§ **WHAT THIS EXERCISE ASKS**:
1. According to the article on UBS, who replaced John Cryan as chief financial officer?
2. For each of the statements below, state whether the article on UBS supports it, and quote the words that decide it: (a) UBS shares have declined 30 percent this year. (b) Maureen Miskovic took over as group chief risk officer in June. (c) Peter Kurer said investment-banking units need to be independently funded.

§ **EXTRACT**:
»»
Question of Communication
Tom Naratil became chief financial officer in June, replacing John Cryan, after serving as CFO and chief risk officer of UBS’s wealth management Americas unit. Maureen Miskovic, a former risk officer at Boston-based State Street Corp. and Lehman Brothers Holdings Inc. of New York, took over as group chief risk officer in January.
“It’s more a question of how they communicate rather than what they communicate” at the investor day, said Matthew Clark, a London-based analyst at Keefe, Bruyette & Woods Ltd. “There have been a lot of senior management changes. It’s more important for the management to convince the market of their authority.”
UBS shares rose 0.8 percent to 10.71 francs by 10:29 a.m. in Swiss trading. They have declined 30 percent this year, compared with a 33 percent drop in the 46-company Bloomberg Europe Banks and Financial Services Index. The stock gained 5.8 percent since Gruebel’s departure.
Ermotti, who was confirmed in the CEO post yesterday after serving in an interim role since September, told reporters the bank’s strategy “will be centered on our leading wealth management businesses and our position as the strongest universal bank in Switzerland.” The investment bank will be “focused, less complex and less capital intensive,” he added.
He declined to be interviewed for this article.
Former UBS Chairman Peter Kurer, in a commentary for Bloomberg View today, said UBS and Credit Suisse Group AG should split off their investment banks to regain the trust of investors and clients.
“The only way to regain trust on a sustainable basis, is to separate the investment bank from the retail and private-banking units,” wrote Kurer, 62. He said investment-banking units need to be “independently governed, funded and capitalized.”
««
(Excerpts from a dataset)
»»
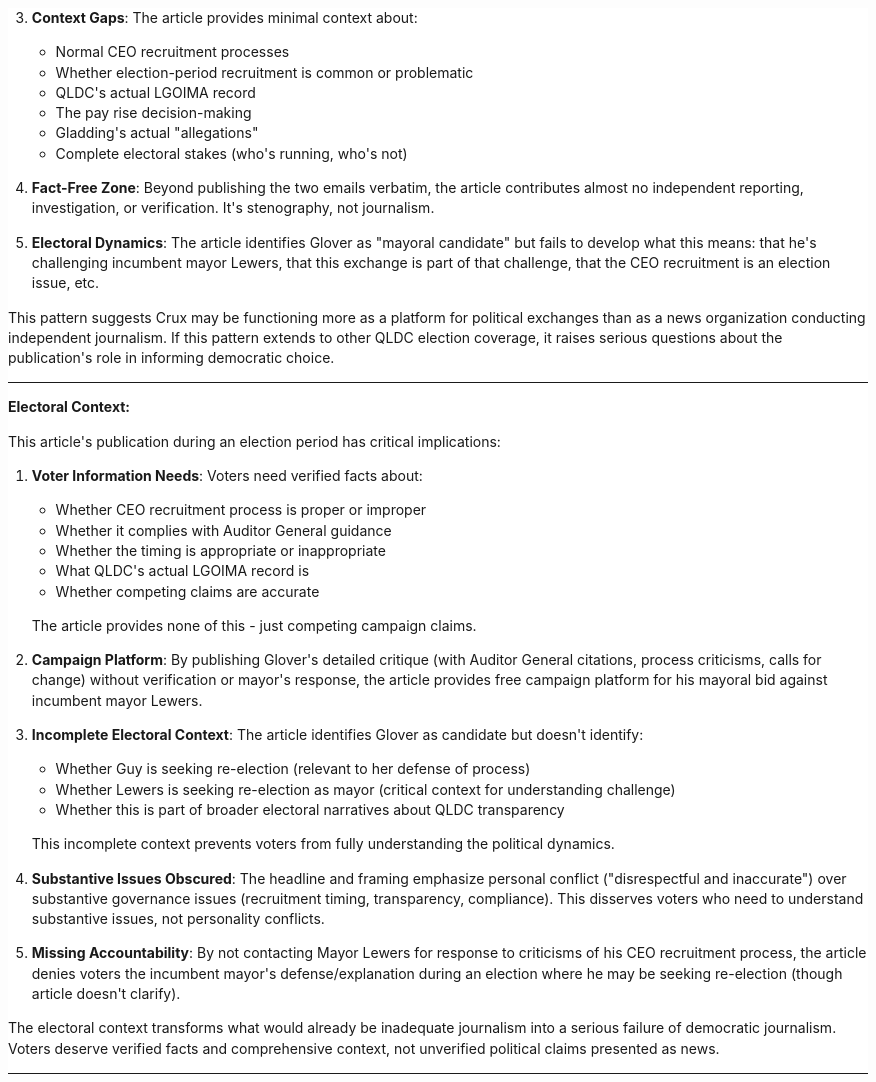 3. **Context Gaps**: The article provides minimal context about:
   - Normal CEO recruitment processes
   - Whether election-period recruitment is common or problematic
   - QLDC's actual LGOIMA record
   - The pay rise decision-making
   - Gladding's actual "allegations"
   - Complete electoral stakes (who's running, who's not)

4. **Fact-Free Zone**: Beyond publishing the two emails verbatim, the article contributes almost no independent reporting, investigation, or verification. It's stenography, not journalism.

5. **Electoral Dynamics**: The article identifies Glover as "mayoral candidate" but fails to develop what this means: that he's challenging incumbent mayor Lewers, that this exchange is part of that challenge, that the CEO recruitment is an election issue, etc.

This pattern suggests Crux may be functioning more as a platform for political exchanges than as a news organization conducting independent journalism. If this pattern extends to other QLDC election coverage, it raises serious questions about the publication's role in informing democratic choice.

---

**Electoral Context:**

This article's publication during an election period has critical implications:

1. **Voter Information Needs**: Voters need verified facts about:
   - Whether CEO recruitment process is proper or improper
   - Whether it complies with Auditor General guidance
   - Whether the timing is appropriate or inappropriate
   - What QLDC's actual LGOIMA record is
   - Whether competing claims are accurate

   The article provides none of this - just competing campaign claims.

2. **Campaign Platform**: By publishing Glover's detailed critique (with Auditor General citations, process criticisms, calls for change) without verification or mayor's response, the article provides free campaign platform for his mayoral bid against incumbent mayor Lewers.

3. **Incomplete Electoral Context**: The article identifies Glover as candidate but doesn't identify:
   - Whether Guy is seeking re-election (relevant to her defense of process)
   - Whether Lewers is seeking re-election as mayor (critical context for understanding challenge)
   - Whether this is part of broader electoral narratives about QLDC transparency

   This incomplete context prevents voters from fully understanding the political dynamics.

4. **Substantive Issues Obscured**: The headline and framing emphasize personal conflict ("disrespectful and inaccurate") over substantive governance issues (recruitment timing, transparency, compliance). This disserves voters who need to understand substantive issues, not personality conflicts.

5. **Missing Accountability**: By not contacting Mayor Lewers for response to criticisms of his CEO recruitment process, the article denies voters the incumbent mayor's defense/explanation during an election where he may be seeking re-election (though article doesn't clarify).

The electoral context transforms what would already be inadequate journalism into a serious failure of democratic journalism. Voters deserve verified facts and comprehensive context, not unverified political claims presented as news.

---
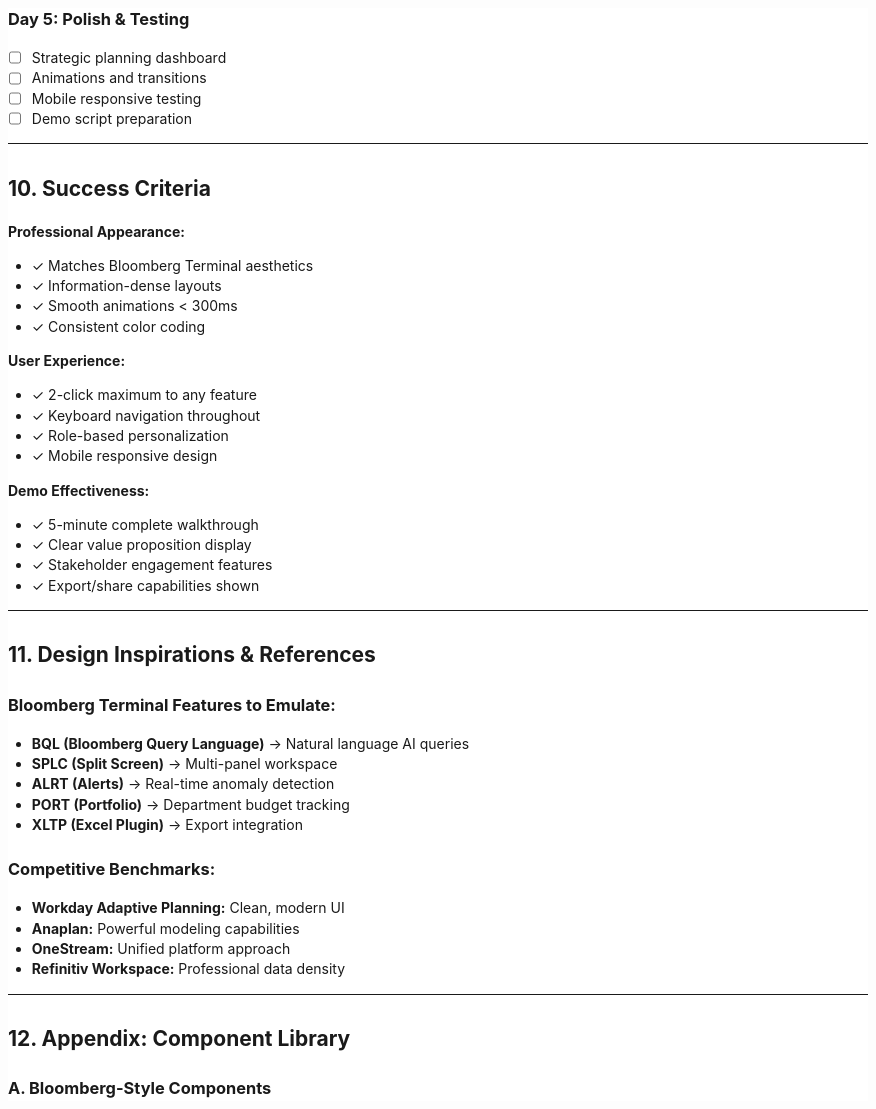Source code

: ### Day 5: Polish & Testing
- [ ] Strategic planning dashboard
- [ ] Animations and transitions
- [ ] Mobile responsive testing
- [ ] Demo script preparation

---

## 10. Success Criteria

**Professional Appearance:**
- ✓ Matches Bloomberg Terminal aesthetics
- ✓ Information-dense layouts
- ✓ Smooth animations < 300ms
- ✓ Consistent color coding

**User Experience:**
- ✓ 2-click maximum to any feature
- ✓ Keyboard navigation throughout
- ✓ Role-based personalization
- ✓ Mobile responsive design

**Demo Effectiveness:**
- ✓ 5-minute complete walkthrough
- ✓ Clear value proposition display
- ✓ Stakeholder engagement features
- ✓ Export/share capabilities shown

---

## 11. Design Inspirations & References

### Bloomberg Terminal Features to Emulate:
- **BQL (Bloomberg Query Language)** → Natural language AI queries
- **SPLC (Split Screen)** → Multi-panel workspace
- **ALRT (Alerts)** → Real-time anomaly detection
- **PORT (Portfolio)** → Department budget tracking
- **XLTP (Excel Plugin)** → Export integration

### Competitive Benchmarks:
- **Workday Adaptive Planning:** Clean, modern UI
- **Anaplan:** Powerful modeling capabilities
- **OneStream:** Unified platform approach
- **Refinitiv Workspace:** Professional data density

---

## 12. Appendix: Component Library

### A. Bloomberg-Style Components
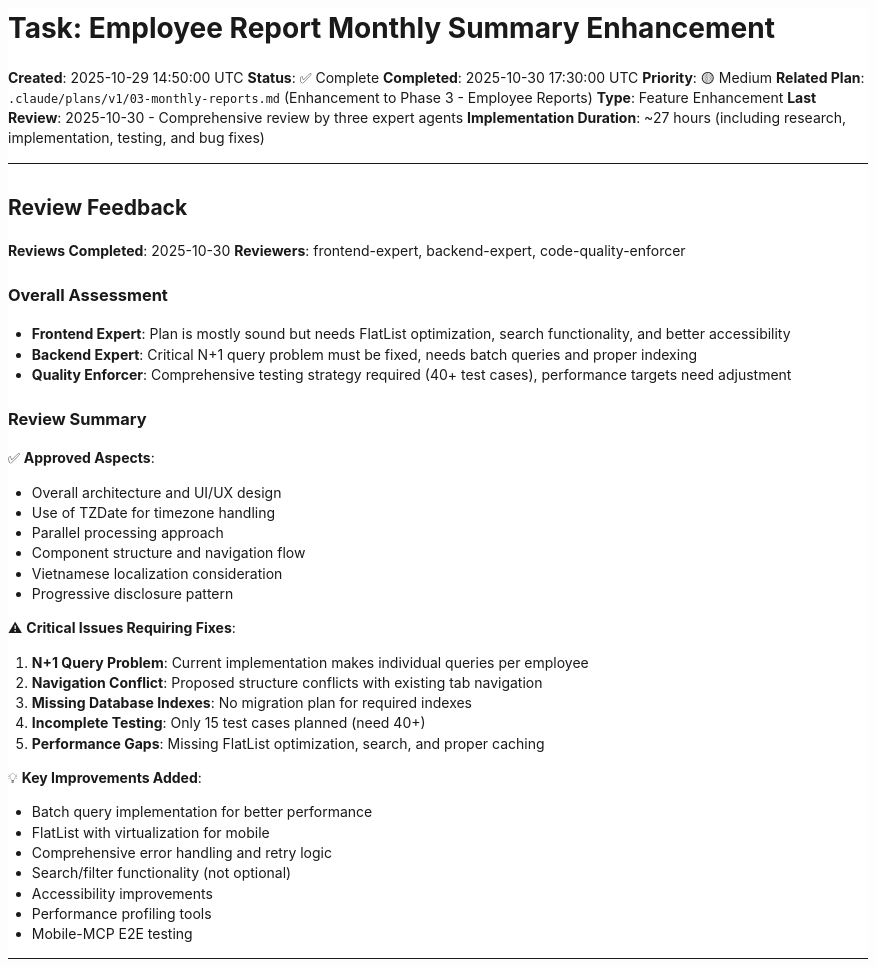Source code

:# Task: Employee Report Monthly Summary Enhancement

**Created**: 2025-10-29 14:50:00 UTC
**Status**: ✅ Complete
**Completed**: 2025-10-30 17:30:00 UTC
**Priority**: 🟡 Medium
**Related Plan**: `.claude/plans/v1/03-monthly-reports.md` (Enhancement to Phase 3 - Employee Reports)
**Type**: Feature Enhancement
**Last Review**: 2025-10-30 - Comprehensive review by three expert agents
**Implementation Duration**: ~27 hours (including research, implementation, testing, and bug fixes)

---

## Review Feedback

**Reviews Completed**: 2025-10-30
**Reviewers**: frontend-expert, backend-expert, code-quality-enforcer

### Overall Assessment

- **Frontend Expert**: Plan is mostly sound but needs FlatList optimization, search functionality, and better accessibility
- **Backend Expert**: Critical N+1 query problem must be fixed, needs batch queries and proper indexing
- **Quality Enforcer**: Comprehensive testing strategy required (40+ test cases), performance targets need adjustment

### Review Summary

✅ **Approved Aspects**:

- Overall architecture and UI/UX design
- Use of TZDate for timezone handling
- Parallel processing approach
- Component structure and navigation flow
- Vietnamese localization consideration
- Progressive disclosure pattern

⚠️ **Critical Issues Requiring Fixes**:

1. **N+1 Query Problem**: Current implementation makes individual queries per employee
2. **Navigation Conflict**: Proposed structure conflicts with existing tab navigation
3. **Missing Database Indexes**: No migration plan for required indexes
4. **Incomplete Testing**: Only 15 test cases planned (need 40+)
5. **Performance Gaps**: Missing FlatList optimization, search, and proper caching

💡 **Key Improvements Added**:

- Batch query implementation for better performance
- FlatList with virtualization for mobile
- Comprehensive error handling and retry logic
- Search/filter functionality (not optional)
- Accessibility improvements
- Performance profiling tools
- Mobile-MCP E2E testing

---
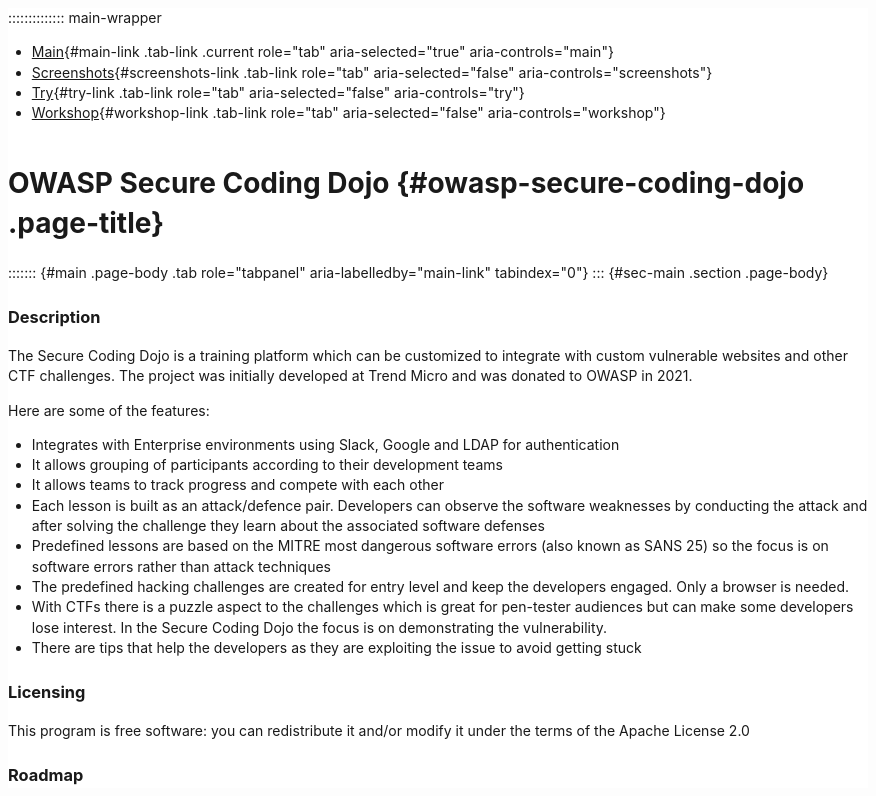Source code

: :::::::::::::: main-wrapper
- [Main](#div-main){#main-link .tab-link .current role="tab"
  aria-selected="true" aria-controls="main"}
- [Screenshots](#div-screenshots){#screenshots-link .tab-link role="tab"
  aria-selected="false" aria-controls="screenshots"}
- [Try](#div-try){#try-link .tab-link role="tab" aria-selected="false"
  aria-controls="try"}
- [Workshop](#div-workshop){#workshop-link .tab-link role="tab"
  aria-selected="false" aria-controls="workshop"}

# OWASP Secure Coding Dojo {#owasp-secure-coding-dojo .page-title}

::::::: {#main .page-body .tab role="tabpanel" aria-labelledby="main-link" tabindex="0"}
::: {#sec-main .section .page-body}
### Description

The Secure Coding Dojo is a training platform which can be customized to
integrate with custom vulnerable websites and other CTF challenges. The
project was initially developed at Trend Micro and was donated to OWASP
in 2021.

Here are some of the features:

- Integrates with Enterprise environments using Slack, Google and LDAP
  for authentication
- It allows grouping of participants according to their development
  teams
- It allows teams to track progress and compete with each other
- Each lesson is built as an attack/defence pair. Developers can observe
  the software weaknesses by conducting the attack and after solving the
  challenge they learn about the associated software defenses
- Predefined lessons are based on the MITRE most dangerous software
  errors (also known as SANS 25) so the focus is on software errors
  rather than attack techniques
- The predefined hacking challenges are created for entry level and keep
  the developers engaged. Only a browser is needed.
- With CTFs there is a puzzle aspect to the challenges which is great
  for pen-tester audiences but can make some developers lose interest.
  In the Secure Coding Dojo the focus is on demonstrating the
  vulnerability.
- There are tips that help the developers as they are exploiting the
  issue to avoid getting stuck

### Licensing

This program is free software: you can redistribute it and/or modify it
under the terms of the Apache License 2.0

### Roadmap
««
§ **ANSWER SECTION**:
1. Tom Naratil replaced John Cryan as chief financial officer.

2.
(a) Yes: "They have declined 30 percent this year"
(b) No: "took over as group chief risk officer in January"
(c) Yes: "independently governed, funded and capitalized"